The extensive exhibition features six series comprising a total of 124 works, beginning with the most recent photographs from the ongoing series East of Eden to diCorcia’s earliest works to A Storybook Life (1975–1999). The extensive collection of portraits, landscapes, interiors, still lifes, snapshots, and travel photographs outlines a period of artistic work spanning more than twenty years. Only the titles of the images provide information about the date the pictures were taken and the respective location.
For the Hustlers series (1990–1992), diCorcia shot photographs of male prostitutes along Santa Monica Boulevard in Hollywood. The artist carefully staged the protagonists’ positions as well as the setting and the accompanying lighting.
The streets of New York, Tokyo, Paris, London, Mexico City, or Los Angeles are the setting for diCorcia’s Streetwork series. Produced between 1993 and 1999, passersby walk into the artist’s photo trap on their way home, to work, to the gym, or to the grocery store, unsuspectingly passing through diCorcia’s arranged photoflash system. The photographer releases the shutter at a certain moment, “freezing” it in time.
The artist heightens this focus on the individual in his subsequent series, Heads (2000–2001), for which he selected seventeen heads out of a total of some three thousand photographs. The viewer’s gaze is directed toward the face of the passerby, who are moved into the center of the image by means of the lighting and the pictorial detail. The rest remains in shadowy darkness.
The painterly quality of diCorcia’s photographs, which is produced by means of dramatic lighting, becomes particularly evident in the series Lucky 13 (2004). The artist captures the athletic, naked bodies of pole dancers in the midst of a falling motion. The women achieve a sculptural plasticity by means of the strong lighting and the almost-black background, and seem to have been chiseled in stone.
DiCorcia also includes a religious element in his most recent works, the series East of Eden, a work in progress that is being published for the first time in the catalogue accompanying the exhibition. Besides the biblical inspiration, which the title underscores, a literary connection can furthermore be made to the eponymous novel by John Steinbeck, which relates the story of Cain and Abel in the form of an American family saga set between the period of the Civil War and World War I.

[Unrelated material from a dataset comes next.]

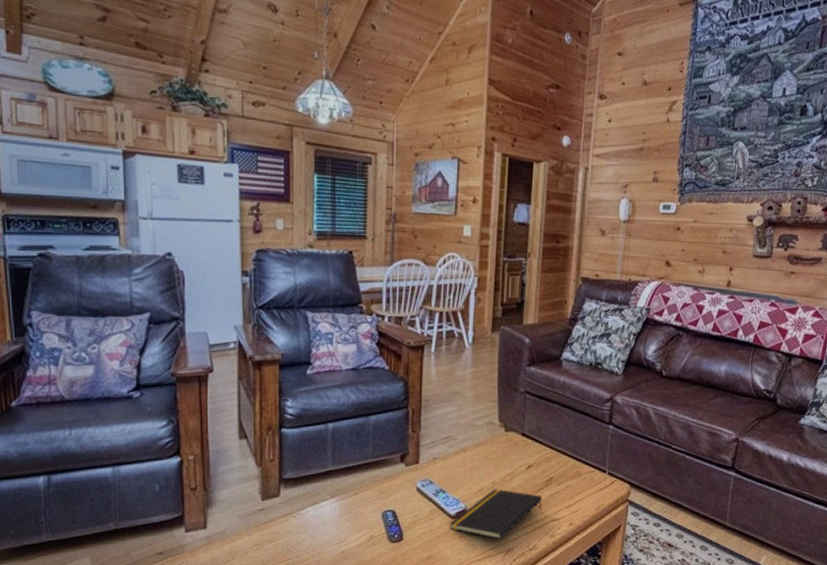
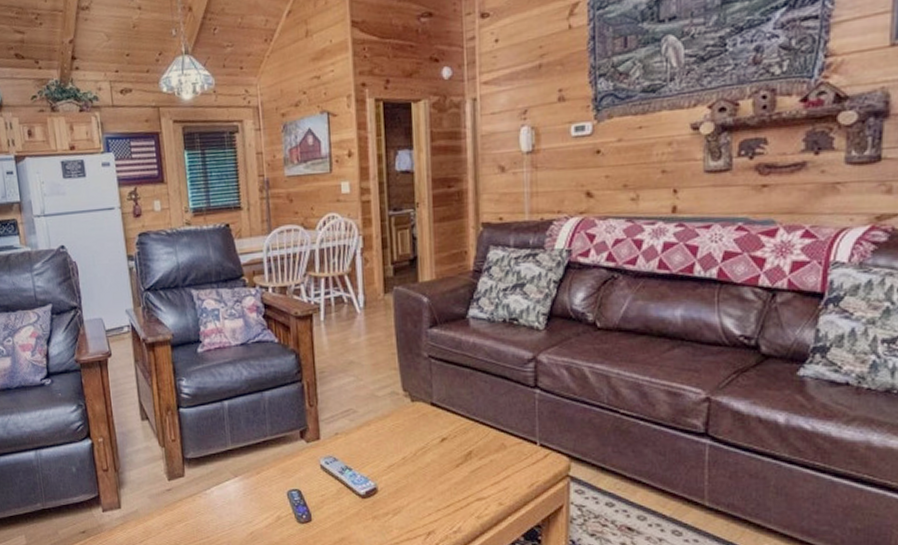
notepad: present [450,489,543,539] -> none [360,465,463,521]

DiCorcia deals intensely with the motif of the figure in his oeuvre. His compact compositions are marked by a non-dialogue between people and their environment or between individual protagonists. The motifs captured in compositional variations in most of the series feature painterly qualities. Subtly arranged and falling back on a complex orchestration of the lighting, the visual worlds created by the American manifest social realities in an almost poetic way. The emotionally and narratively charged works are complex nexuses of iconographic allusions to and depictions of contemporary American society.